* _ТЕКСТ ДЛЯ ЧТЕНИЯ_
Не знаю, стал ли кто-нибудь из нас потом биологом, но дарвинизм глубоко пустил корни в наших умах — а что может быть лучшим «мировоззренческим предметом», лучшей питательной средой материалистического мировоззрения!
Географов у нас было два — Владимир Федорович Михальченкин и Михаил Николаевич Тихомиров. Первый преподавал отечественную географию, второй — зарубежную. Михальченкин более походил (или, может быть, старался походить) на учителя старой гимназии. Он величал нас на «вы», был строг и скучноват, но никому не делал зла, никогда не выходил из себя (что временами было нелегко), и в общем отношения у нас были добрососедские.
Михаил Николаевич Тихомиров (он встретится в этом повествовании еще не раз), небольшого роста, тоненький, желчный брюнет, был человеком незаурядным. Недаром он стал потом академиком. Тогда мы не знали, что период, когда он учил нас, был для него трудным во всех отношениях. Он только что вернулся из Дмитрова, где отбыл ссылку, преподавал предмет, ему, историку, чуждый, но как все, что он делал, обстоятельно и оригинально. К нам был внимателен, изо всех сил стараясь сдерживать свой неуемный темперамент…
— Опять девственно чистая тетрадка! — не раз слышал я от него, не выполнив задания в тетради для практических работ (иметь дело с красками и кистью уже тогда было для меня мучительно).

* _ПРЕДОСТАВЛЕННЫЕ СТРОКИ_
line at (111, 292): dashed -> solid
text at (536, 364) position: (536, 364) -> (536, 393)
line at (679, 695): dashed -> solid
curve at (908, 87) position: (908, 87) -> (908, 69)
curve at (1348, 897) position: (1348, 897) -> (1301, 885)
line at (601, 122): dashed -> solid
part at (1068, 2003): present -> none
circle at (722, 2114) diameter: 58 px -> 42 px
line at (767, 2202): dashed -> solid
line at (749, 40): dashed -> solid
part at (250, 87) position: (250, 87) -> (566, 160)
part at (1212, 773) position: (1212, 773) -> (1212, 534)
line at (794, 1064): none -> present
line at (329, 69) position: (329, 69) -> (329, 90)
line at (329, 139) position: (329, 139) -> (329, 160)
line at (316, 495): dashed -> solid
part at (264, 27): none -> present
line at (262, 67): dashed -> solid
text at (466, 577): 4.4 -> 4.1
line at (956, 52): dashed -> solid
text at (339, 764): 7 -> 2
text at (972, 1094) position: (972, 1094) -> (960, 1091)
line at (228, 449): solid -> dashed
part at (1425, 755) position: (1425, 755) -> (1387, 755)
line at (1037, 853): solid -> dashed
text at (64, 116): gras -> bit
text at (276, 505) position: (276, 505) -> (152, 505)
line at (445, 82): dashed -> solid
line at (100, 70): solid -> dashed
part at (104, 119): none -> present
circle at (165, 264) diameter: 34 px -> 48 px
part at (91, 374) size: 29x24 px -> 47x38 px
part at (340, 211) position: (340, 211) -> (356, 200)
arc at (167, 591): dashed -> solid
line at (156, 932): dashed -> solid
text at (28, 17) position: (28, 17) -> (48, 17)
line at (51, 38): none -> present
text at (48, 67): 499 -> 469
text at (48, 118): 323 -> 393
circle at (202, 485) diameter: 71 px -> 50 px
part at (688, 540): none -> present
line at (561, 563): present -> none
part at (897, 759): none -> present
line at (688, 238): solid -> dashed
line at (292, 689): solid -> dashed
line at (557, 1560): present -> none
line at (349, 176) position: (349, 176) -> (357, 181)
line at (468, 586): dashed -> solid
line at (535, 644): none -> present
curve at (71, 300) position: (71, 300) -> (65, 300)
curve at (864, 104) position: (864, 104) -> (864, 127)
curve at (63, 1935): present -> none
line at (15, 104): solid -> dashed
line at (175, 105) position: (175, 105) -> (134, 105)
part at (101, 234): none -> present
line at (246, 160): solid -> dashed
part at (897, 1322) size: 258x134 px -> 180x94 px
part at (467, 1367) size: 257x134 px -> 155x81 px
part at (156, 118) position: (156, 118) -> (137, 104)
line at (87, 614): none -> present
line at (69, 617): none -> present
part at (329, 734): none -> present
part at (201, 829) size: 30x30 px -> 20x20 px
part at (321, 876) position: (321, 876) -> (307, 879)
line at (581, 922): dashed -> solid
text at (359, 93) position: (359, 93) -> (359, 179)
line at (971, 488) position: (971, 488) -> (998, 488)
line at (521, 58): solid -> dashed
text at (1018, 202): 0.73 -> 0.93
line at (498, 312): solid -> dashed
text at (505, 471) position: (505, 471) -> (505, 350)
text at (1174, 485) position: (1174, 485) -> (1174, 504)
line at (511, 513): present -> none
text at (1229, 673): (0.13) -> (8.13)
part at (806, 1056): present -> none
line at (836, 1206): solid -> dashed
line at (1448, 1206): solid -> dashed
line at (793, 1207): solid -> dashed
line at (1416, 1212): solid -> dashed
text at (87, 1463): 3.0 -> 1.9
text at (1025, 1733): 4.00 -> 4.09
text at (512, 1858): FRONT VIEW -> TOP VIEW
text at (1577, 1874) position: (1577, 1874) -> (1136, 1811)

* _ОПИСАНИЕ ЗАДАНИЯ_
Переведите на английский язык предложение из текста о школьных учителях: «Первый преподавал отечественную географию, второй — зарубежную».

* _РЕЗУЛЬТАТ_
The first taught the geography of our own country, the second taught the geography of foreign countries.